Use this technique if your horse isn’t much of a go-getter with toys but has an experienced, trusted pasturemate. Offer an enrichment item to an experienced horse in view of the inexperienced horse. Let them watch the puzzle pro use the enrichment the correct way. If your horse seems interested after seeing the other horse have a good time with their treats or puzzles, offer the same enrichment item to them. 

Safety in Numbers

If you have a group of friendly horses who are comfortable sharing, group enrichment is a great way to teach your horse to play with toys.  The more experienced, braver horses will use the enrichment first.

Eventually, when the inexperienced horses see their herdmates eating treats and safely exploring or playing with the toy, they’ll get curious and jump in.

A group of Przewalski's horses eating from a manger of hay.
This compatible group of horses is exploring a forage bin full of new textures and flavors. Pixabay

Use this technique if your horses are comfortable sharing resources. To prevent arguments or competition, it’s a good idea to put out several of the same toy or enrichment item so that horses can enjoy them alone if they prefer.

Horses will also learn from others how to use non-food-related pasture enrichment. Watching another horse use scratching pads or mud wallows is a great way for them to learn.

Teach Your Horse to Play with Toys using Training

You can teach the horse how an enrichment item works using positive reinforcement training.

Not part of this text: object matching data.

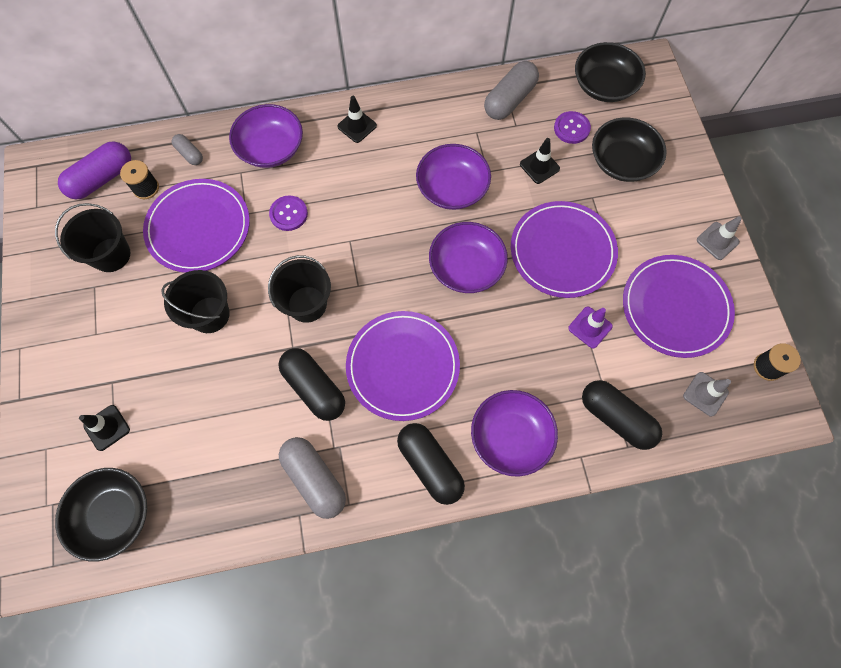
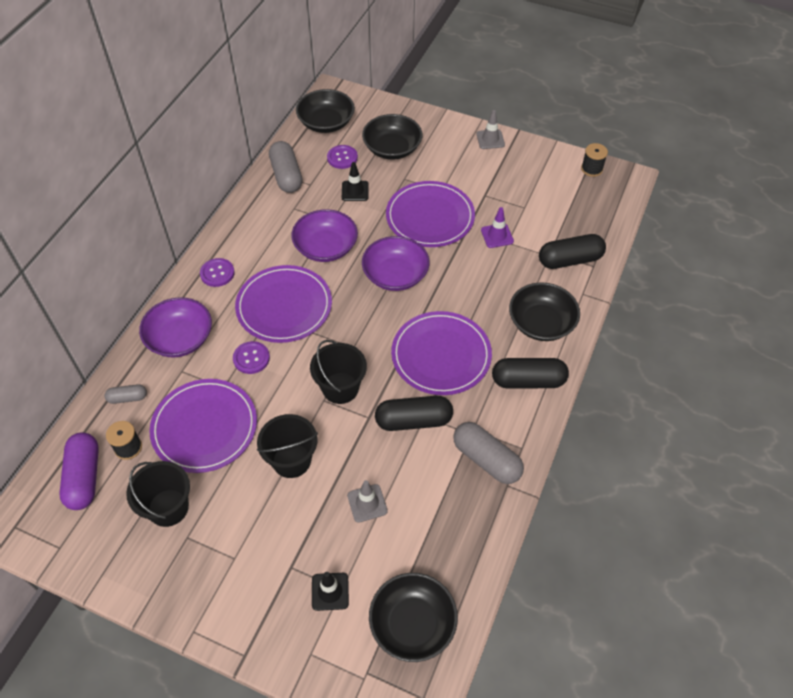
camera: 55 degrees left, 15 degrees down
grey capsule [279,437,346,519] -> grey capsule turned 45 degrees clockwise [453,422,524,484]
black traffic cone [338,96,377,143] -> purple button [200,258,235,287]
purple bowl [471,390,558,477] -> black bowl [509,282,580,341]
purple plate [623,255,735,358] -> purple plate moved to [235,265,332,343]
grey traffic cone [683,372,731,417] -> grey traffic cone moved to [347,480,388,523]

Positive reinforcement is reward-based training – clicker training is a good example.

In a positive reinforcement training session, you give your horse a reward – usually food – when they do something correctly. By building behaviors a small step at a time, you can teach your horse new skills in a force-free and enjoyable way. This works really well for teaching horses to solve food puzzles. Once you teach your horse to use the toy, they’ll be able to enjoy it on their own in the future.

Teaching your horse to play with toys and use enrichment is simple with positive reinforcement. Shape the behavior bit by bit, rewarding your horse for small steps like approaching and then touching the new toy.

When they perform the behavior that’s correct for the toy or puzzle – like rolling a treat ball with their nose – mark the behavior with a generous reward thrown near the toy to mimic the real payout from the feeder.

A person holding up a hand near a brown horse's nose.
Teaching a horse to target its nose to hand can be a first step in teaching them to target new toys. Pixabay

To teach your horse to play with toys using positive reinforcement, you’ll need to make a shaping plan. This is a step by step breakdown of the skill that keeps you on track and helps your horse learn. This horse trainer’s planner is an ideal tool for creating shaping plans for teaching your horse all kinds of skills – including using enrichment!

A horse trainer's metal whistle.
To train enrichment using positive reinforcement, you’ll need the right knowledge and the right tools.

Teach Your Horse to Play with Toys: Definitely Doable

The takeaway is that it’s very possible to teach your horse to play with toys. This fundamental part of horse care is very achievable, even if your horse has ignored toys in the past. Don’t be surprised if your horse needs some learning time when figuring out enrichment, especially in the beginning.

With these techniques, your horse will be tackling the toughest puzzles and having fun with toys and enrichment before you know it.